Avant la suite

Nous sommes encore humains.

Il n’y a pas de sens à l’Histoire, tout individu raisonnable pourra en convenir, après les mésaventures idéologiques du siècle passé. Disons qu’il existe une forte probabilité pour qu’en maîtrisant bientôt l’assemblage des atomes, nous devenions un jour les instruments d’une évolution prochaine, nous permettant notamment de survivre à l’enfer terrestre que nos ancêtres ont déclenché,  que nous prolongeons aujourd’hui; si toutefois nous parvenons à généraliser cette technologie interne avant que nous « punisse la nature » des méfaits de nos consommations intensives.

Il existe une forte probabilité pour que nous soyions les avant-avant-avant derniers êtres humains portés par cette planète.

Animal incomplet, toujours frustré, fragile et nu, condamné pour un temps à se nourrir de cadavres, nous descendons peut-être de ces premiers moribonds qu’une faiblesse structurelle a poussés au génie, compensant par l’intellect, c’est à dire par le développement en bien et en mal des relations causales, les outils donnés incapables à la survie de notre corps propre.
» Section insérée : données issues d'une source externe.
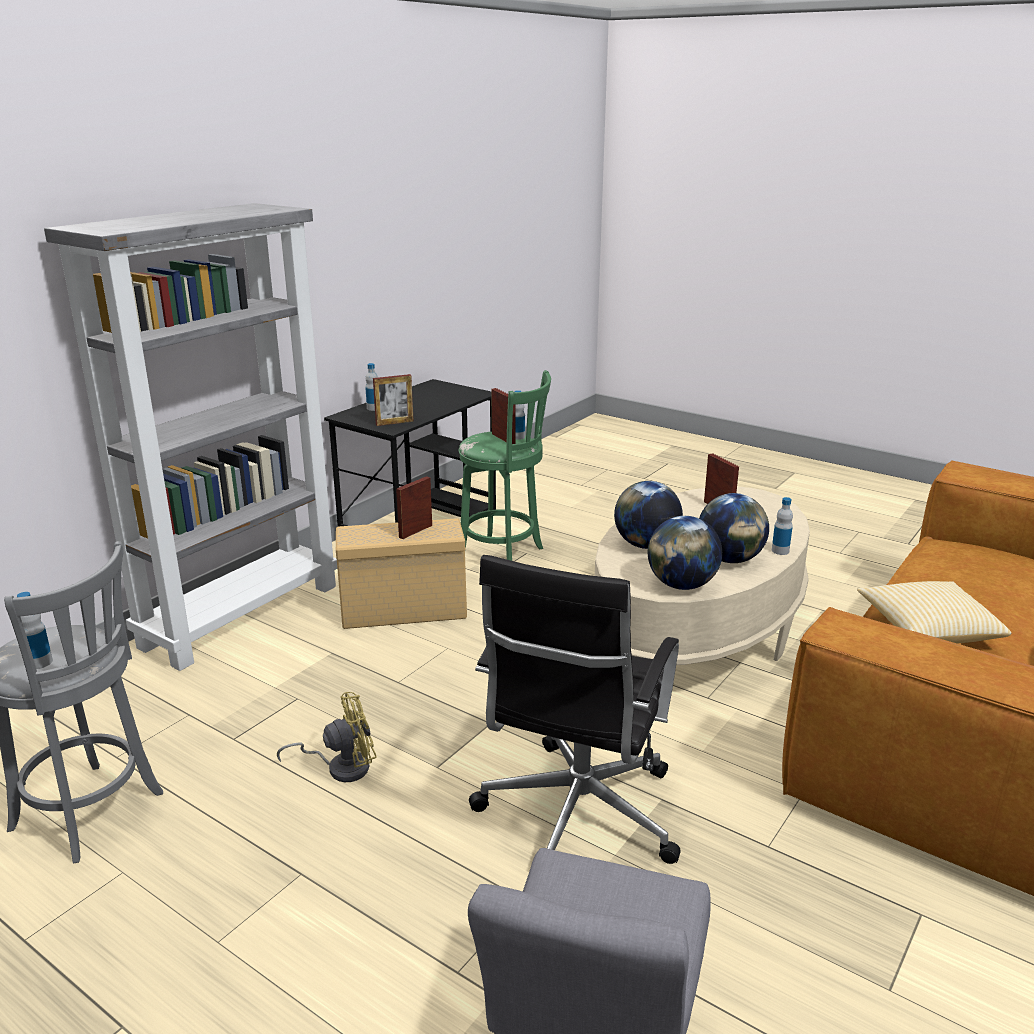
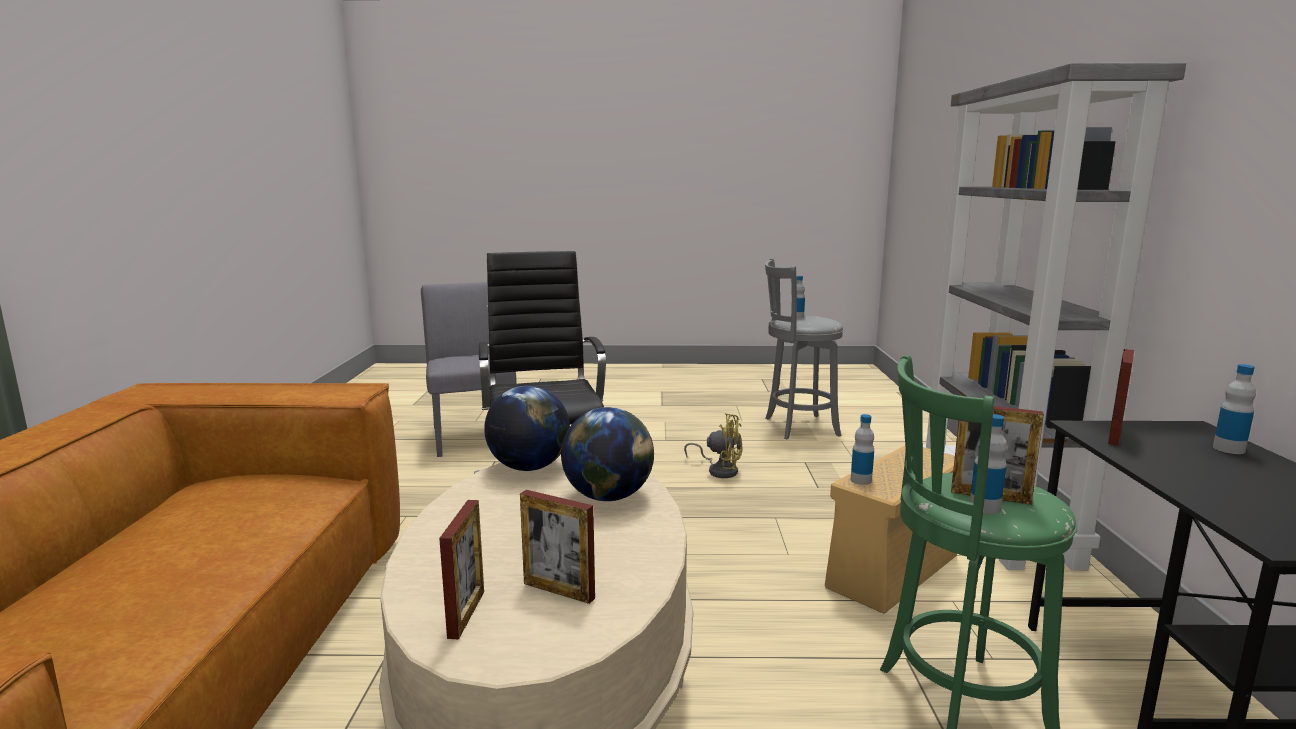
camera: 145 degrees right, 10 degrees down
(341, 767) = (719, 470): yellow fan -> yellow fan turned 105 degrees counterclockwise
(415, 531) = (891, 474): picture frame -> picture frame (466, 614)
(730, 559) = (491, 508): globe -> none
(780, 551) = (426, 539): bottle -> bottle (861, 480)
(928, 630) = (227, 534): pillow -> none

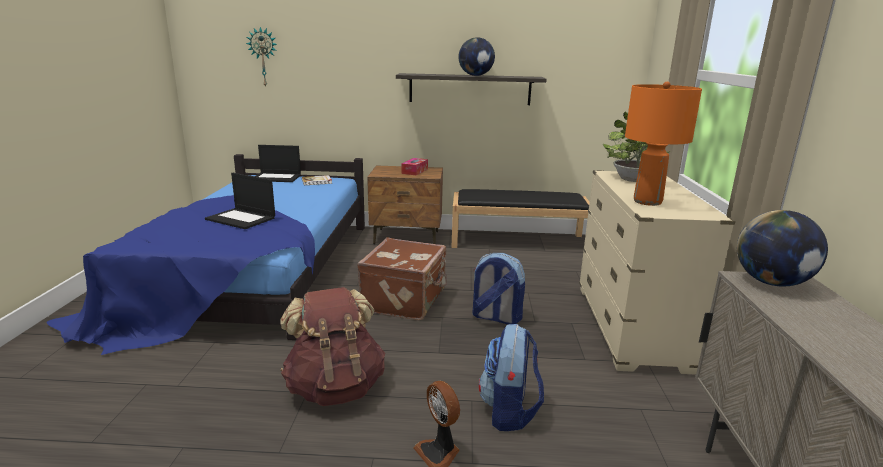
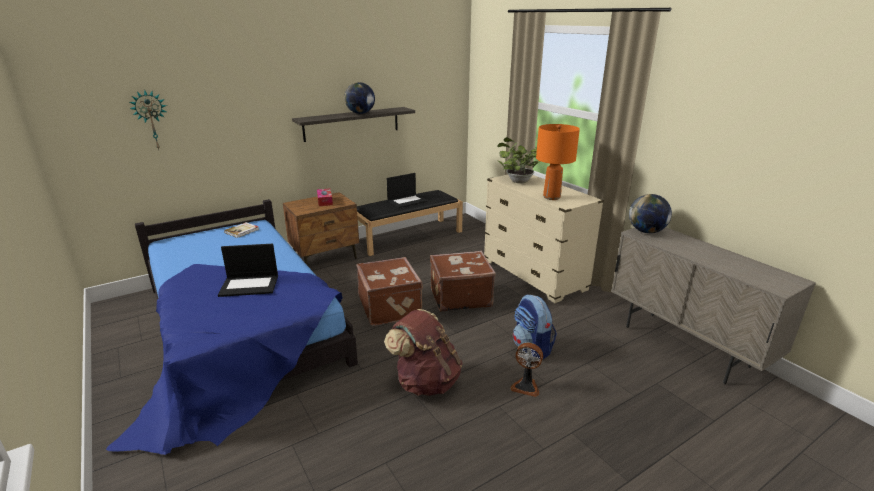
camera: 35 degrees left, 5 degrees up
(277, 177) = (195, 237): laptop -> laptop (407, 201)
(495, 317) = (460, 297): backpack -> brown suitcase

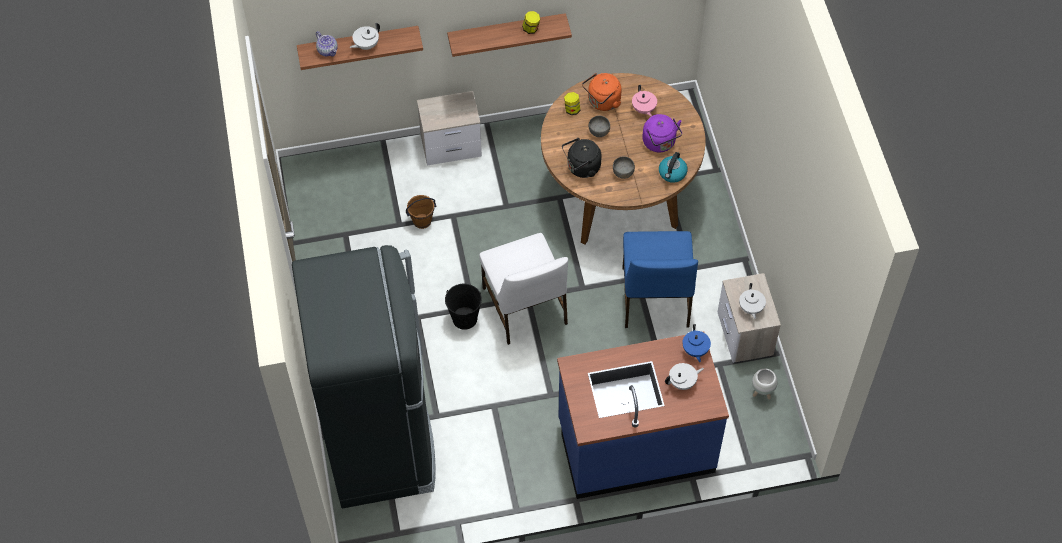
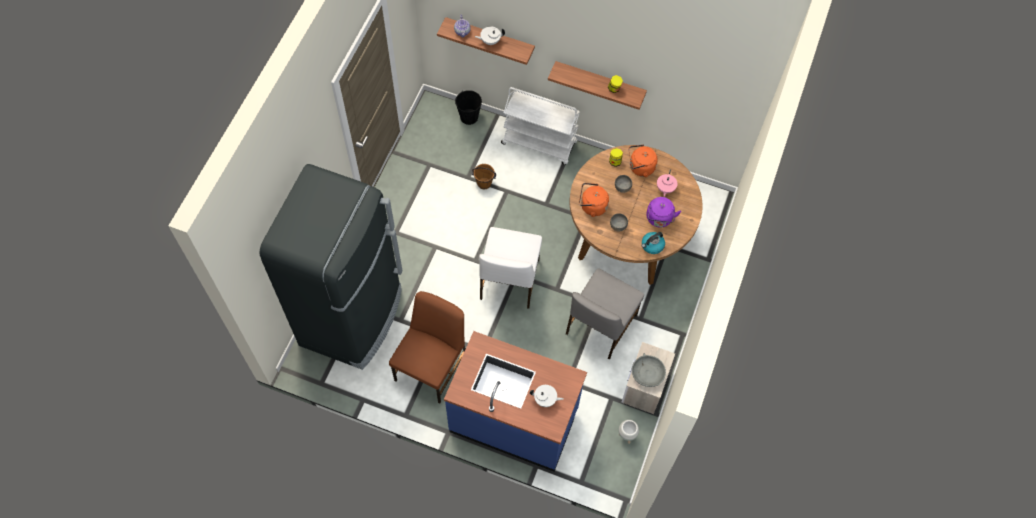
camera: 30 degrees right, 5 degrees up
(452, 146) = (539, 143): nightstand -> white cart
(464, 318) = (465, 265): black bucket -> black bucket (469, 117)
(508, 443) = (432, 367): none -> brown chair
(581, 168) = (592, 206): black kettle -> orange kettle
(654, 298) = (600, 325): blue chair -> grey chair
(695, 350) = (570, 382): blue teapot -> none
(750, 308) = (647, 373): white teapot -> grey bowl

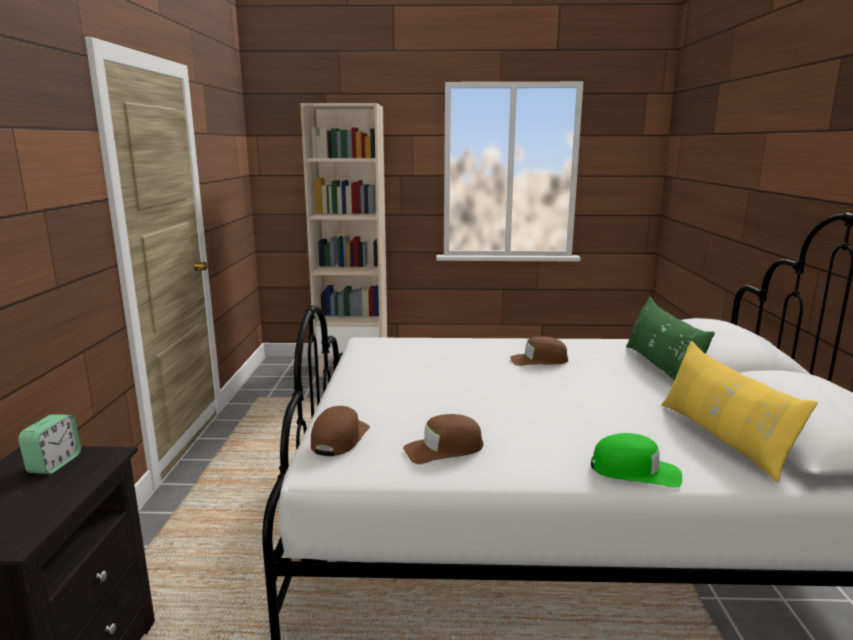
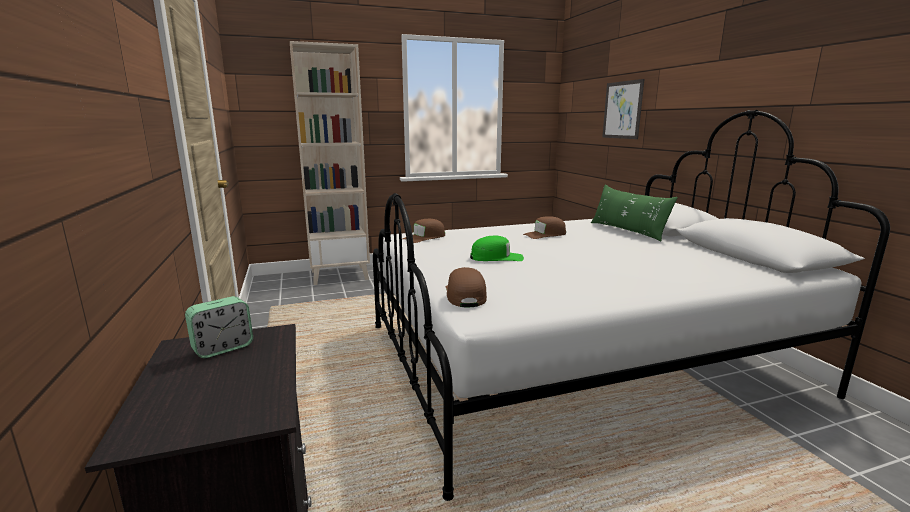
camera: 20 degrees left, 0 degrees up
(54, 464) = (223, 348): alarm clock -> alarm clock turned 60 degrees clockwise
(443, 449) = (553, 291): brown cap -> brown cap (424, 238)
(635, 471) = (693, 285): green cap -> green cap (496, 258)
(722, 438) = (715, 262): yellow pillow -> none
(724, 184) = (622, 110): none -> picture

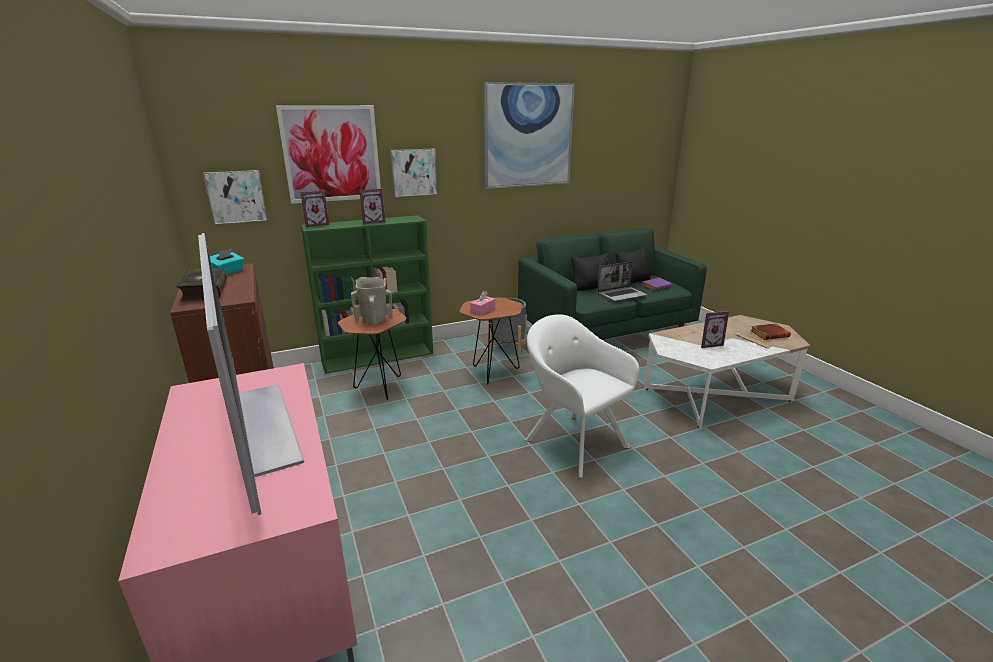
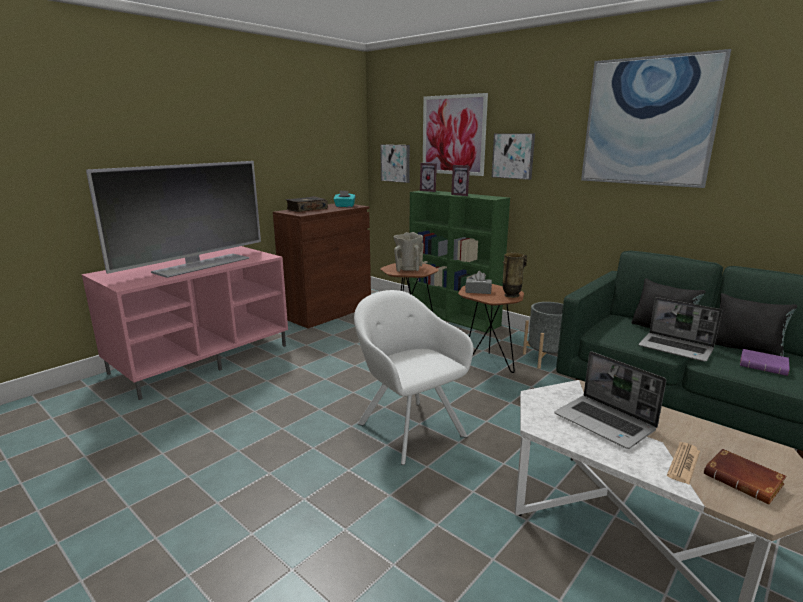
camera: 65 degrees right, 5 degrees down
(482, 310) = (478, 291): pink tissue box -> grey tissue box
(507, 303) = (511, 295): none -> vase
(573, 441) = (408, 427): white armchair -> white armchair turned 60 degrees counterclockwise
(708, 344) = (605, 423): picture frame -> laptop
Nous avons appris à prolonger notre corps à travers des outils, nous avons appris à tordre la nature, à développer une mémoire, pour rester, pour devenir, pour dominer, pour engendrer; nous avons intellectualisé les coïncidences de la nature. Qu’aurions-nous pensé à la place de cette tribu qui, voyant naître par hasard un être doué d’une intelligence hors norme en plein orage dévastateur, et qui allait plus tard créer les outils leur permettant de s’assurer une pérenne domination sur le milieu, une stable survie? Qu’aurions-nous pensé, des décennies plus tard, après la mort de ce grand individu, après des milliers d’hagiographies autour du foyer, modifiées au gré de la mémoire orale de la tribu? Nous aurions créé une divinité, certainement.

Qu’ajouter à cela, sinon un grand et caetera, jusqu’à cet instant précis où la pointe du microscope électronique arracha un atome pour le déposer plus loin. Quelle belle destinée pour cette espèce de bâtisseurs, de destrucréateurs, de sanguinaires poètes toujours trop petits, chétifs et incomplets, béats d’admiration devant les modèles de la nature dont l’agencement des fonctions, acquises par le truchement d’une durée immémoriale, revêtait quelque chose qu’il associait à la Perfection!

Créer la vie synthétiquement est maintenant pensable.

Le détail.

La brique fondamentale avec laquelle tout organisme est bâti, est maintenant manipulable.

Nous avons nos grosses mains dessus, encore malhabiles.

Poètes, profitez de ces derniers moments où la bête se repose. Vos illusions essentialistes seront autant de merveilles étonnantes pour les prochains sur la Terre.